_Exercise inputs_.
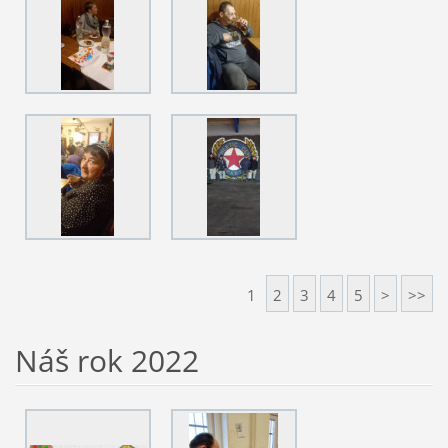
1
2
3
4
5
>
>>
Náš rok 2022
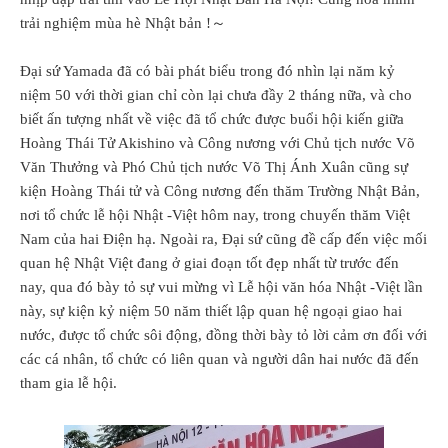
trải nghiệm mùa hè Nhật bản !～
Đại sứ Yamada đã có bài phát biểu trong đó nhìn lại năm kỷ
niệm 50 với thời gian chỉ còn lại chưa đầy 2 tháng nữa, và cho
biết ấn tượng nhất về việc đã tổ chức được buổi hội kiến giữa
Hoàng Thái Tử Akishino và Công nương với Chủ tịch nước Võ
Văn Thưởng và Phó Chủ tịch nước Võ Thị Ánh Xuân cũng sự
kiện Hoàng Thái tử và Công nương đến thăm Trường Nhật Bản,
nơi tổ chức lễ hội Nhật -Việt hôm nay, trong chuyến thăm Việt
Nam của hai Điện hạ. Ngoài ra, Đại sứ cũng đề cấp đến việc mối
quan hệ Nhật Việt đang ở giai đoạn tốt đẹp nhất từ trước đến
nay, qua đó bày tỏ sự vui mừng vì Lễ hội văn hóa Nhật -Việt lần
này, sự kiện kỷ niệm 50 năm thiết lập quan hệ ngoại giao hai
nước, được tổ chức sôi động, đồng thời bày tỏ lời cảm ơn đối với
các cá nhân, tổ chức có liên quan và người dân hai nước đã đến
tham gia lễ hội.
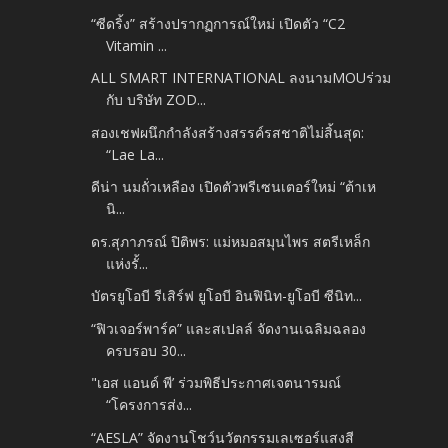
“ซีดริ้ง” สร้างปรากฏการณ์ใหม่ เปิดตัว “C2
Vitamin ...
ALL SMART INTERNATIONAL ลงนามMOUร่วม
กับ บริษัท ZOD...
สองเชฟผนึกกำลังสร้างสรรค์รสชาติไม่สิ้นสุด:
“Lae La...
ดีน่า นมถั่วเหลือง เปิดตัวพรีเซนเตอร์ใหม่ “ต้าเห
นิ...
ดร.สุภาภรณ์ ปิติพร: แม่หมอสมุนไพร สตรีเหล็ก
แห่งรั้...
บัตรยูโอบี รีเสิร์ฟ ยูโอบี อินฟินิท-ยูโอบี ซีนิท...
“ฟิวเจอร์พาร์ค” และสเปลล์ จัดงานเฉลิมฉลอง
ครบรอบ 30...
"เอส แอนด์ พี’ ร่วมพิธีประกาศเจตนารมณ์
“โครงการส่ง...
“AESLA” จัดงานโชว์นวัตกรรมเลเซอร์แสงสี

_Problem description_. Among the records above, a stretch begins at the line containing "Văn Thưởng và" and ends at the line containing "nước, được tổ". Restate that stretch word for word, and nothing else.

_Response to this task_.
Văn Thưởng và Phó Chủ tịch nước Võ Thị Ánh Xuân cũng sự
kiện Hoàng Thái tử và Công nương đến thăm Trường Nhật Bản,
nơi tổ chức lễ hội Nhật -Việt hôm nay, trong chuyến thăm Việt
Nam của hai Điện hạ. Ngoài ra, Đại sứ cũng đề cấp đến việc mối
quan hệ Nhật Việt đang ở giai đoạn tốt đẹp nhất từ trước đến
nay, qua đó bày tỏ sự vui mừng vì Lễ hội văn hóa Nhật -Việt lần
này, sự kiện kỷ niệm 50 năm thiết lập quan hệ ngoại giao hai
nước, được tổ chức sôi động, đồng thời bày tỏ lời cảm ơn đối với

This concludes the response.